YOUR TASK — Copy out each record that follows exactly, and omit any picture you find.

◆ ◆ ◆ ◆ ◆ ◆ ◆

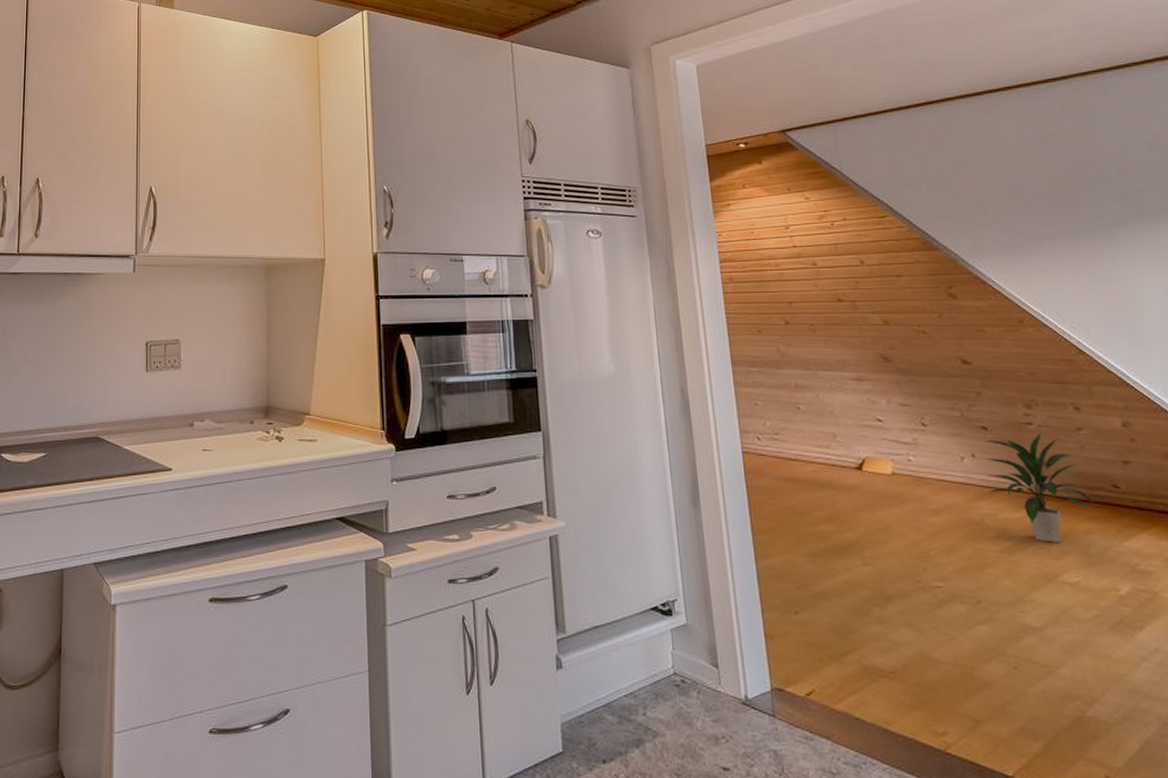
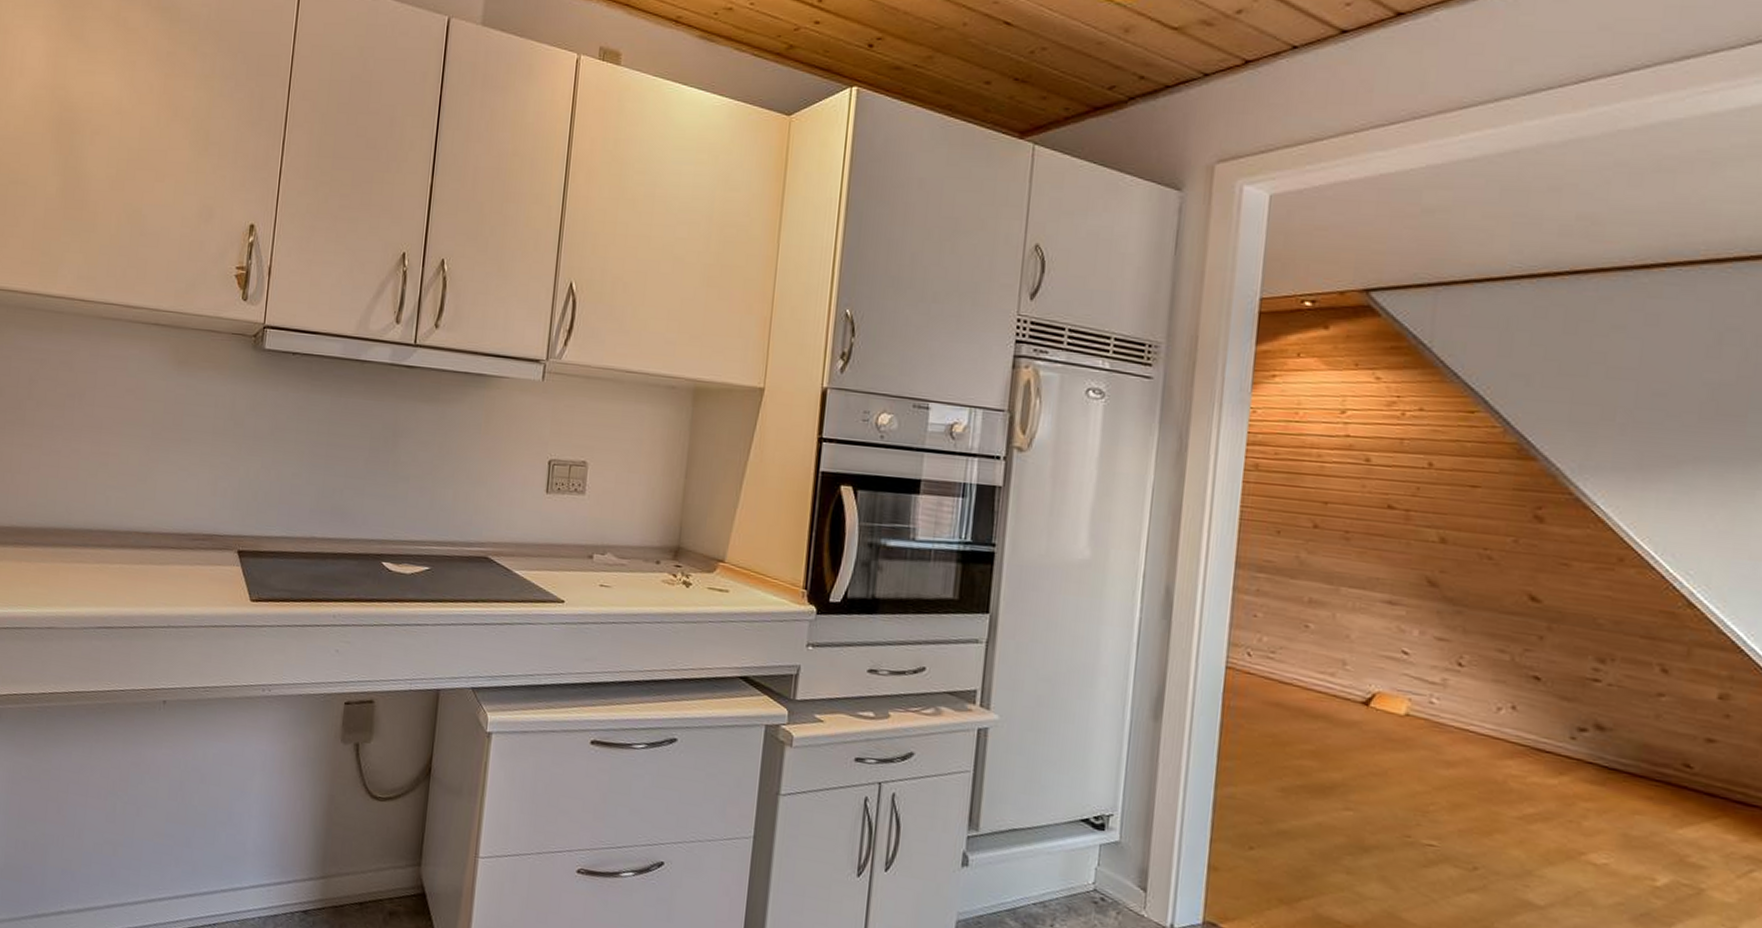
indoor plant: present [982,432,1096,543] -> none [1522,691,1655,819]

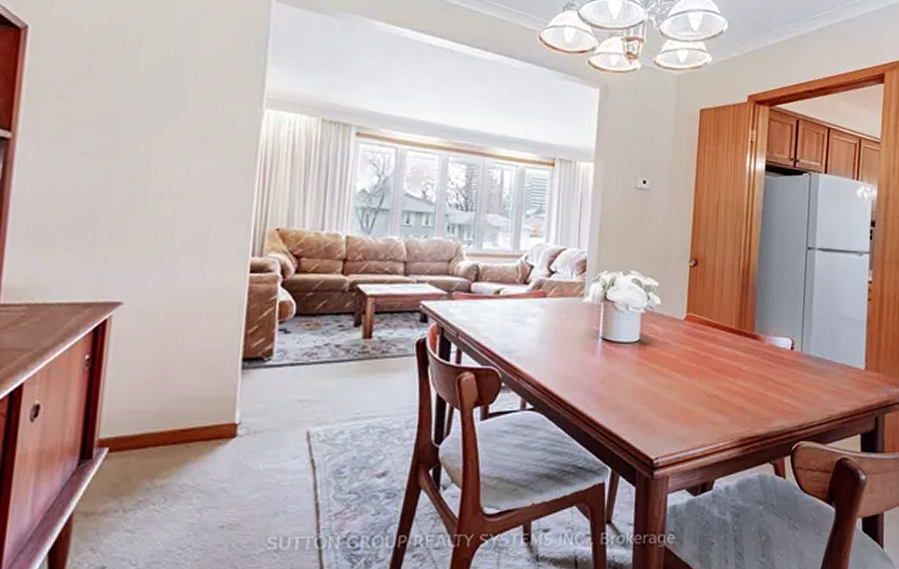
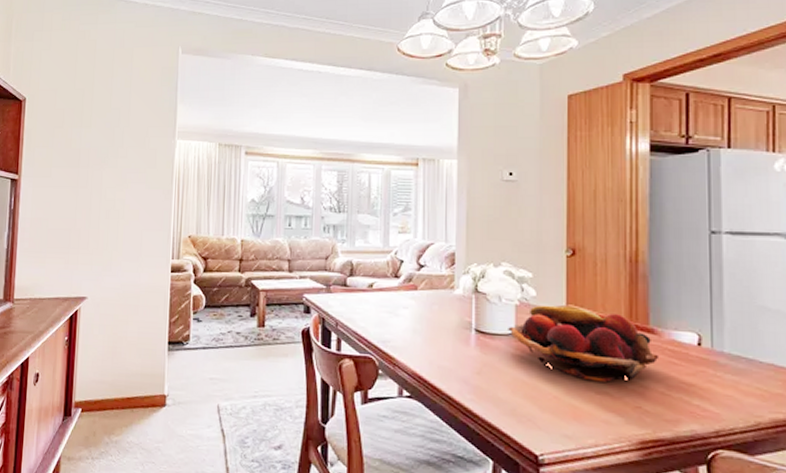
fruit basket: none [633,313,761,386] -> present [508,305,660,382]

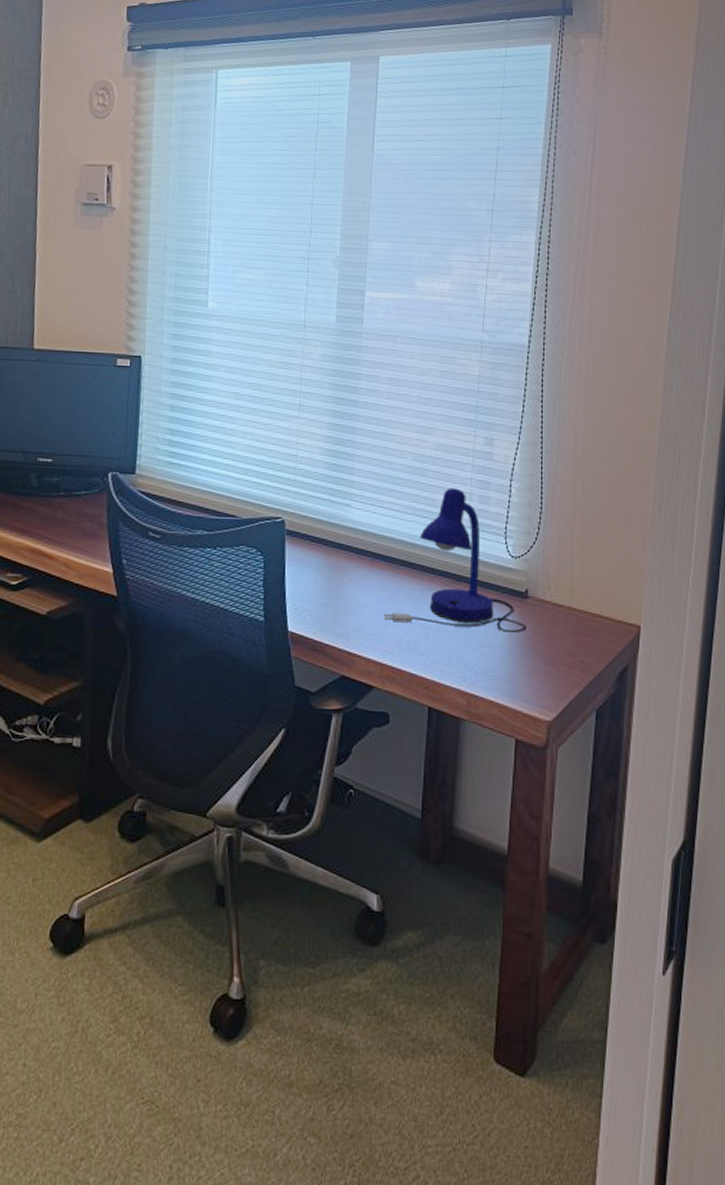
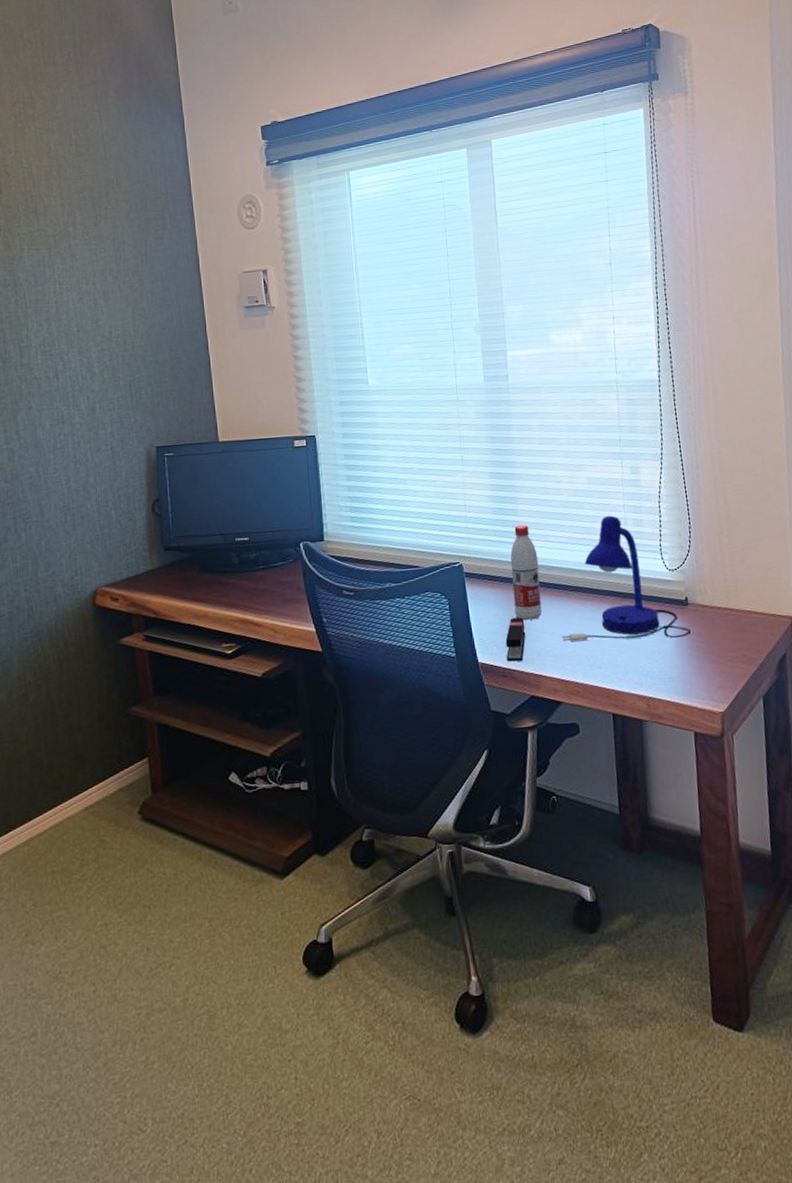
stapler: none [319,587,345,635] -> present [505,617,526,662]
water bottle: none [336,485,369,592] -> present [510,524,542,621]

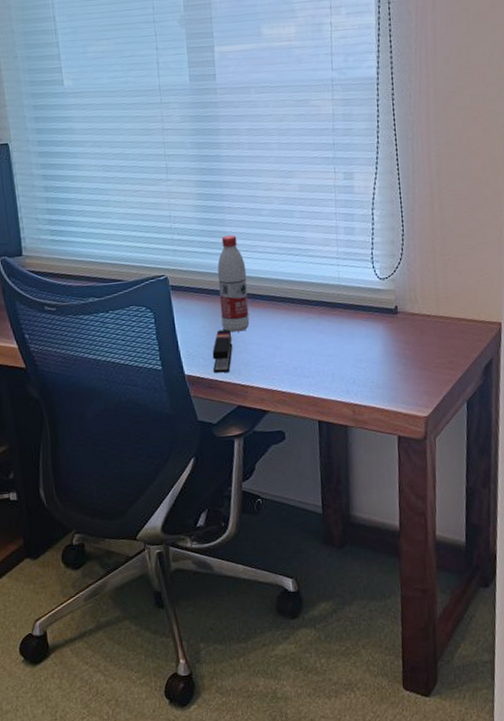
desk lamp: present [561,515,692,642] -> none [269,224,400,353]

◆ ◆ ◆ ◆ ◆ ◆ ◆

ANSWER TO THE EXERCISE —
indoor plant: present [982,432,1096,543] -> none [1522,691,1655,819]

fruit basket: none [633,313,761,386] -> present [508,305,660,382]

stapler: none [319,587,345,635] -> present [505,617,526,662]
water bottle: none [336,485,369,592] -> present [510,524,542,621]

desk lamp: present [561,515,692,642] -> none [269,224,400,353]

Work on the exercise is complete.